Near the beginning of Dowd’s Introduction he emphasized the huge rise in American mortality over the last couple of years, noting that during the latter half of 2021, the death rate for people of working age (18-64) was 40% higher than for previous years, an unprecedented increase that I’ve seen widely quoted across the media. But surely this is exactly what we would expect to see during a massive epidemic, and although he claims that most of those deaths were not directly attributed to Covid itself, it is easy to imagine that the virus might still have been the ultimate cause in many of the cases.
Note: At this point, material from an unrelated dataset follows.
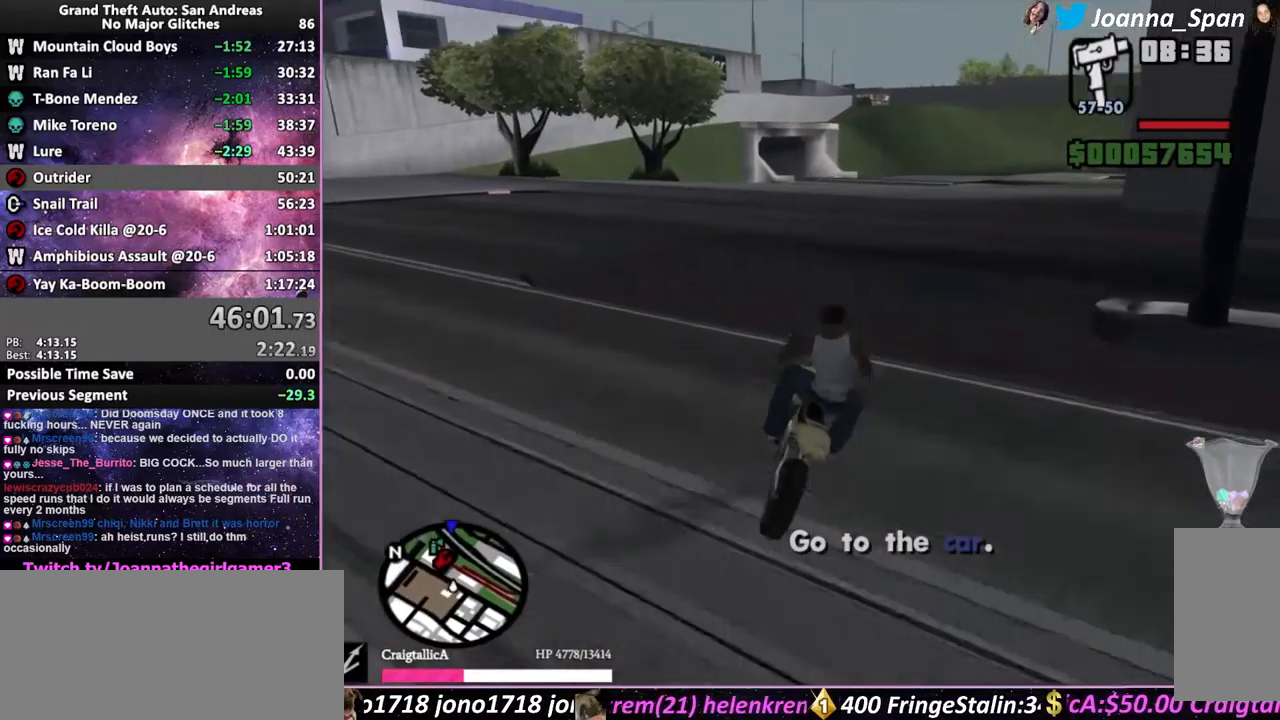
{"keys": ["w"], "mouse": ["wheel"], "events": [[200, "mouse_wheel", "down"], [316, "mouse_wheel", "up"], [433, "mouse_wheel", "down"]]}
In particular, there is a great deal of evidence that individuals infected by Covid can have serious, lingering health problems long afterward—the so-called “Long Covid” syndrome—and if these conditions eventually lead to early death many weeks or months later, the lack of current Covid symptoms might easily produced a different diagnosis. Dowd explicitly dismisses that possibility “because we know that COVID is not a significant cause of death in young people”—but we don’t actually know that, only that the virus is far more dangerous to the elderly. The same question similarly applies to the widespread rise in disability claims that the author also mentioned.

Thus, while it’s certainly possible that the hundreds of mysterious deaths documented in the book were due to Covid vaccinations, it seems equally possible that they were due to the lingering aftermath of the Covid infection itself. The best means of separating out the two effects is to consider the timing of those increased fatalities.